Szpital Powiatowy w Brzesku zakupił generator wiązki laserowej do rozkruszania kamieni w drogach moczowych. To bardzo dobra wiadomość dla pacjentów, którzy zmagają się z kamicą nerek, moczowodu i pęcherza. Ponadto Poradnia Okulistyczna wzbogaciła się o nowoczesny aparat diagnostyczny – skaningowy oftalmoskop laserowy.
W związku z zakupem generatora wiązki laserowej do rozkruszania kamieni w drogach moczowych lekarze urolodzy przeszli szkolenie z nowym sprzętem i już operują przy wykorzystaniu tego urządzenia. W pierwszych zabiegach RIRS (małoinwazyjne leczenie operacyjne kamicy nerkowej) urologów szpitala w Brzesku szkolił i pomagał lek. med. Przemysław Zimnoch z II Kliniki Urologii CMKP w Warszawie.
Podczas zabiegów kamienie rozkruszane są laserowo, zamiast stosowanych do tej pory metod z wykorzystaniem urządzeń pneumatycznych czy ultradźwiękowych. – Wykorzystanie tej metody pozwala na kruszenie kamieni, których twardość porównywana jest do metalu – podkreśla lek. med. Marek Niekurzak, Lekarz Kierujący Oddziałem Urologii Szpitala Powiatowego w Brzesku.
Przy wykonywaniu zabiegu urządzeniem tego typu pacjenci praktycznie nie odczuwają bólu.
– Ponieważ włókno laserowe jest giętki. do penetrowania dróg moczowych wykorzystujemy giętkie endoskopy, które układają się wzdłuż naturalnych krzywizn układu moczowego. To minimalizuje ból odczuwalny przy tego typu zabiegach.

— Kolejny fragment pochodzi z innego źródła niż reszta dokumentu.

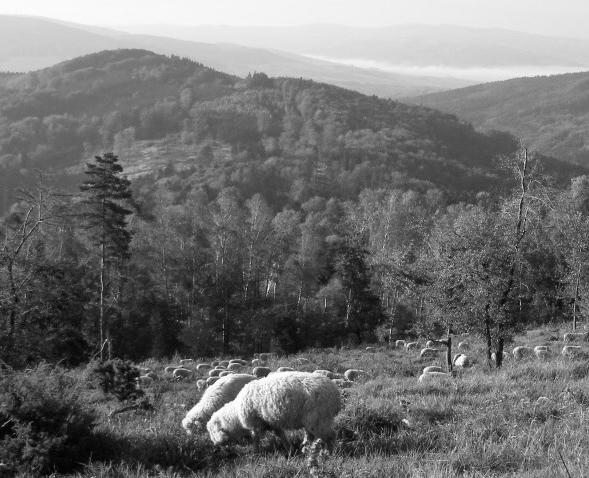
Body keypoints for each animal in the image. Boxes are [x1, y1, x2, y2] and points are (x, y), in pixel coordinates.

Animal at [207, 372, 340, 454]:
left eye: (212, 432)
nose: (214, 445)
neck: (236, 416)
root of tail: (335, 392)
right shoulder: (272, 423)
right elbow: (281, 435)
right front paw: (289, 449)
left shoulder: (256, 424)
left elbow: (255, 438)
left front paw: (256, 451)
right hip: (312, 419)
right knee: (311, 435)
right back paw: (305, 447)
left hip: (318, 418)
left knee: (331, 435)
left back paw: (329, 453)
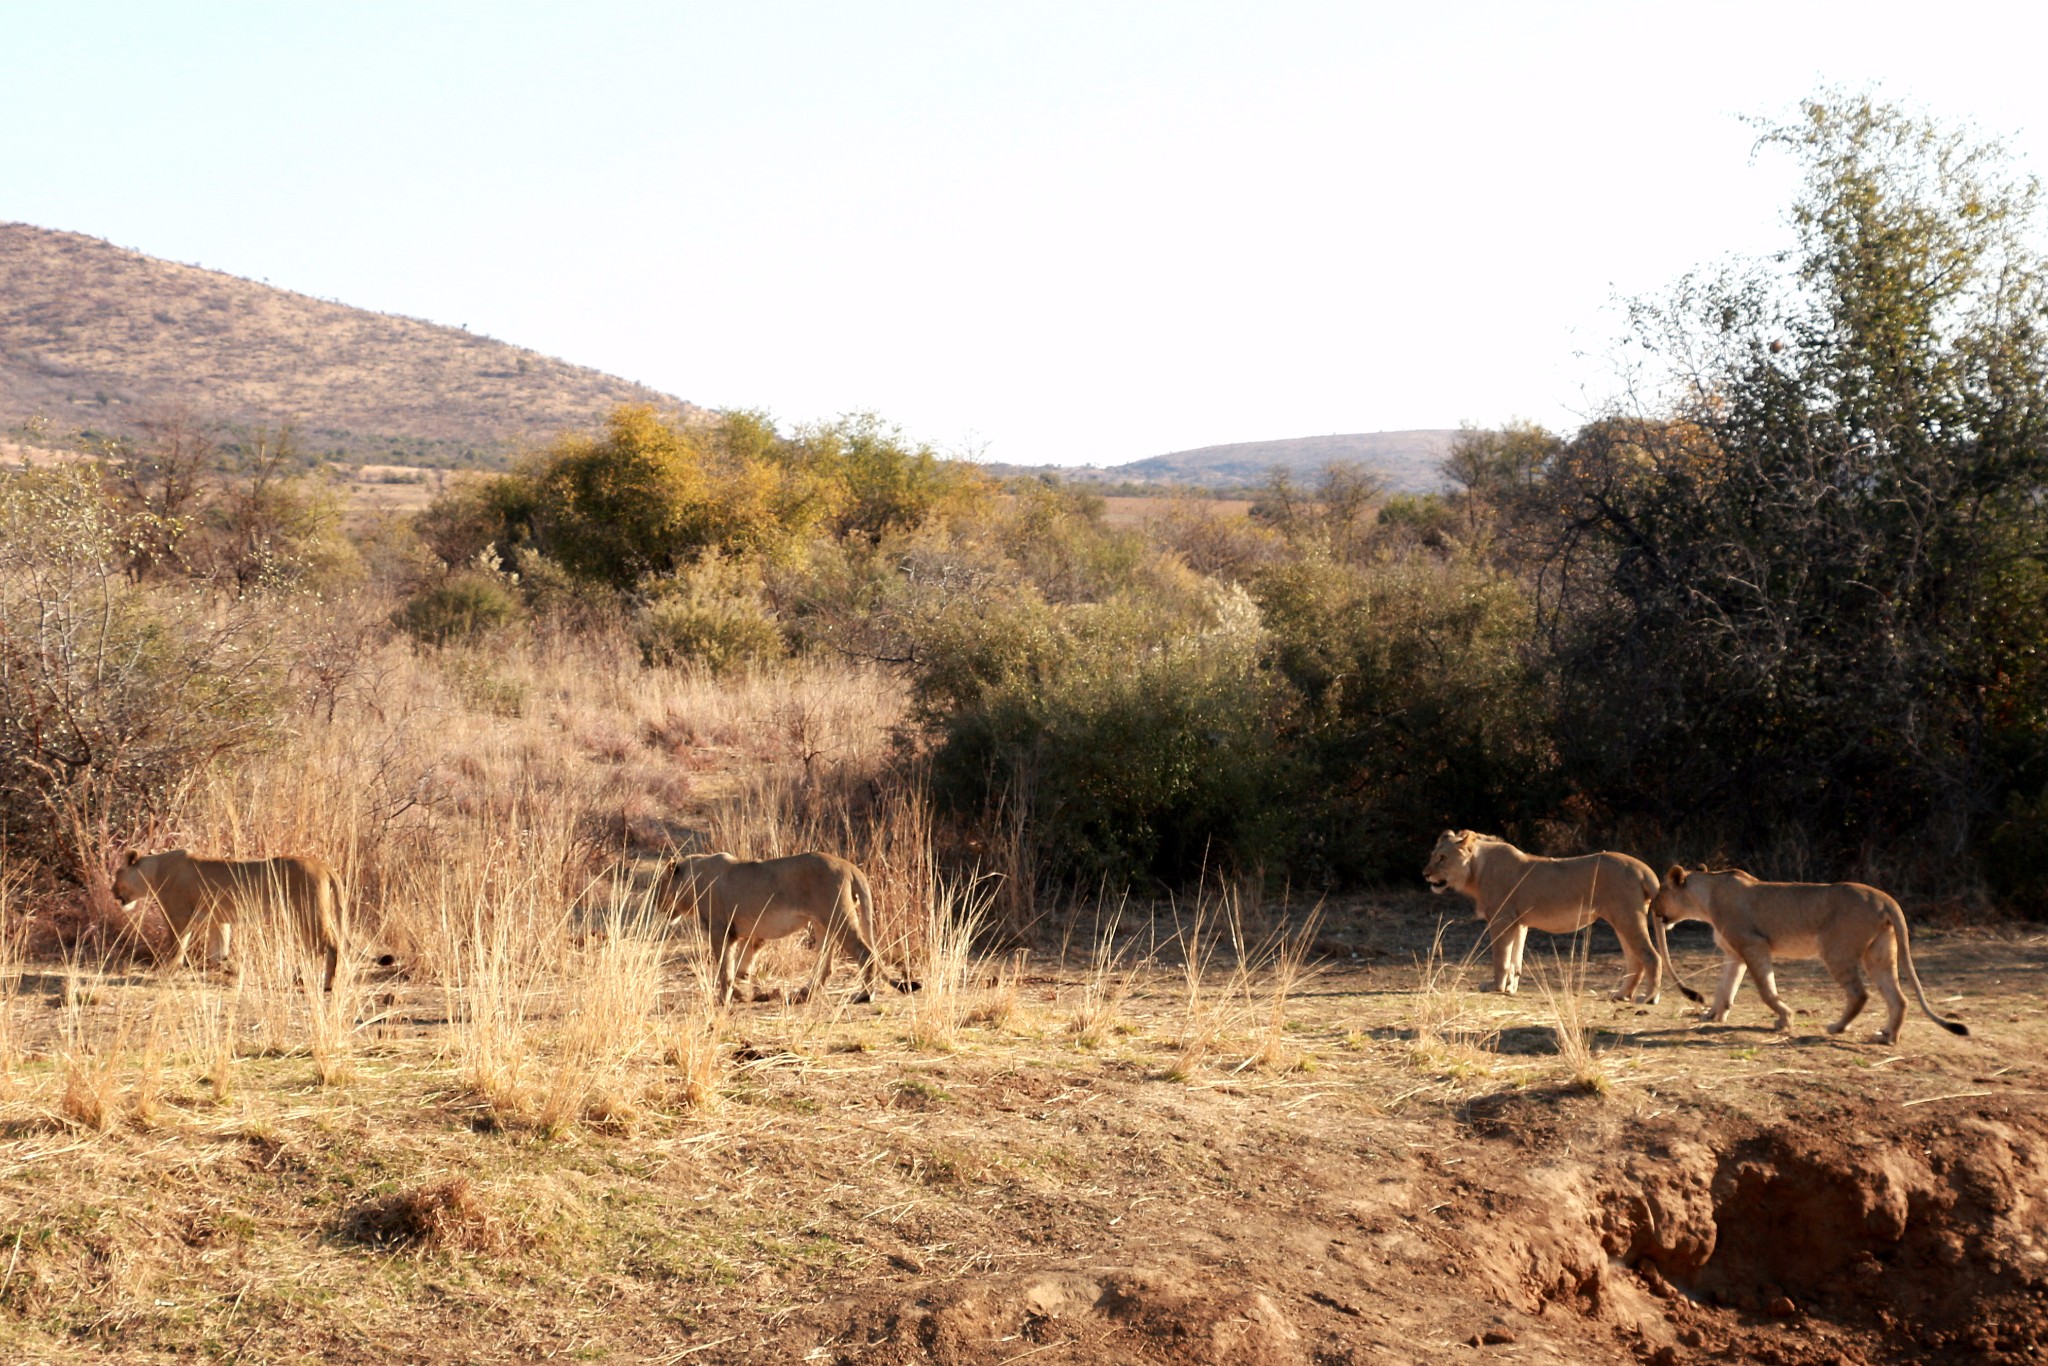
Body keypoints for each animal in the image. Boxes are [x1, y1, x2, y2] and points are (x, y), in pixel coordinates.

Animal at [111, 843, 344, 995]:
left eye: (116, 874)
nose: (111, 891)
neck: (154, 871)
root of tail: (324, 866)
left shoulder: (179, 916)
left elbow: (177, 946)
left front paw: (165, 971)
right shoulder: (219, 919)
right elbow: (218, 952)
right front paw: (232, 968)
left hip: (308, 913)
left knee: (330, 945)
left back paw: (326, 984)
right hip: (302, 916)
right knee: (313, 948)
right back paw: (300, 978)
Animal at [655, 856, 921, 1003]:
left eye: (660, 883)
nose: (657, 904)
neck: (693, 878)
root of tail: (849, 866)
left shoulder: (720, 929)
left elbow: (723, 968)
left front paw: (726, 997)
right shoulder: (747, 932)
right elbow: (740, 962)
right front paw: (741, 989)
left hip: (839, 916)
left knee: (865, 953)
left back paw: (864, 995)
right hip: (823, 923)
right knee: (827, 963)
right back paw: (805, 993)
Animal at [1425, 823, 1695, 1003]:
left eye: (1442, 858)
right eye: (1432, 856)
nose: (1424, 874)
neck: (1475, 871)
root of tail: (1644, 869)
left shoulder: (1502, 919)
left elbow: (1500, 958)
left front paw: (1495, 987)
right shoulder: (1519, 923)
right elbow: (1515, 959)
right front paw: (1511, 988)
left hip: (1627, 917)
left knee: (1651, 956)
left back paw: (1648, 998)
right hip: (1621, 919)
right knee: (1635, 960)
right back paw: (1620, 994)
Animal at [1646, 864, 1966, 1048]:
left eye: (1660, 892)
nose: (1654, 909)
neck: (1705, 899)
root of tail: (1885, 897)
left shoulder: (1755, 945)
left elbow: (1766, 990)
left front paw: (1784, 1019)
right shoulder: (1734, 954)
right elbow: (1724, 989)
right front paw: (1712, 1015)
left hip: (1835, 950)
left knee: (1860, 994)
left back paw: (1837, 1027)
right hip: (1879, 954)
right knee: (1898, 998)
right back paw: (1887, 1037)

Nie było to możliwe gdy używaliśmy sprzętu metalowego, sztywnego – podkreśla kierownik Oddziałem Urologii.
Warto dodać, że nowe urządzenie pozwala lekarzom dotrzeć do najdalszych zakamarków układu moczowego i wykruszyć znajdujące się tam kamienie do postaci pyłu czy piasku, który następnie bez problemu zostaje wypłukany. Wydatek realizowany w ramach projektu współfinansowanego przez Unię Europejską w ramach Regionalnego Programu Operacyjnego Województwa Małopolskiego na lata 2014-2020.
Skaningowy oftalmoskop laserowy
Z kolei Poradnia Okulistyczna w brzeskim szpitalu wzbogaciła się o nowoczesny aparat diagnostyczny. Skaningowy oftalmoskop laserowy. Zastąpił on tradycyjny wziernik okulistyczny pozwalając na dużo dokładniejsze zbadanie oka. Przy tradycyjnym badaniu potrzebne było rozszerzenia źrenicy oka pacjenta, co na kilka godzin pogarszało widzenie. Konieczna była też dobra współpraca z pacjentem, a samo badanie wymagało kilkucentymetrowej odległości oka lekarza od oka pacjenta.
– Obecna sytuacja epidemiologiczna zmusiła nas do szukania innych rozwiązań. Kupno skaningowego oftalmoskopu laserowego to strzał w dziesiątkę – ocenia lek. med. Maria Gmiąt, kierownik Poradni Okulistycznej. Przy wykorzystaniu nowego aparatu pacjent siedzi w bezpiecznej odległości od lekarza, nie ma potrzeby rozszerzania źrenicy, a zrobienie skanu potrzebnego do zdiagnozowania pacjenta, trwa raptem 2-3 sekundy. – Otrzymujemy bardzo dokładny obraz całego wnętrza oka. Interesujące szczegóły lekarz analizuje oglądając skan, który może dowolnie powiększyć i wyostrzyć. To tak jakby zastąpić ocenę wnętrza pokoju oglądanego przez dziurkę od klucza przez obraz wykonany dronem – dodaje lek. med. Maria Gmiąt i podkreśla: – Teraz mamy pewność, że podczas badania nie ominęliśmy żadnych zmian chorobowych. Nasi pacjenci również są zadowoleni, bo badanie jest dla nich zdecydowanie bardziej komfortowe.